> [To-do item]: How many lines in the records below contain "type"? Reply with the number only.

> [The data]:
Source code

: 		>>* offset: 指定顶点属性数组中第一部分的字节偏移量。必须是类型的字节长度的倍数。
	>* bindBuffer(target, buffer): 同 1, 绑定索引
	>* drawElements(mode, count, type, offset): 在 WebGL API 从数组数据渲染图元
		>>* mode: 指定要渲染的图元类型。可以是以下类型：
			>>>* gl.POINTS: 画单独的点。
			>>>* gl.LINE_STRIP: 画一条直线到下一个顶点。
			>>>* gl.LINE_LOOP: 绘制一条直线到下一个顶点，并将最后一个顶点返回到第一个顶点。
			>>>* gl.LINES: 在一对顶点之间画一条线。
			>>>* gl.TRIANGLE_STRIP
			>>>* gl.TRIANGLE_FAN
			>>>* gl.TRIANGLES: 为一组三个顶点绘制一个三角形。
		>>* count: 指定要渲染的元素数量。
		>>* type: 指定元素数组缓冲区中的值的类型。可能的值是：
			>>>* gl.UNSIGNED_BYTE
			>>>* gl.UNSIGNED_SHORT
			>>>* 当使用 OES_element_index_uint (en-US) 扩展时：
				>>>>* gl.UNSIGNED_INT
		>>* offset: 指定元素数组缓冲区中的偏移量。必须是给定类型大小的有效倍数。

> [Result of the exercise]: 2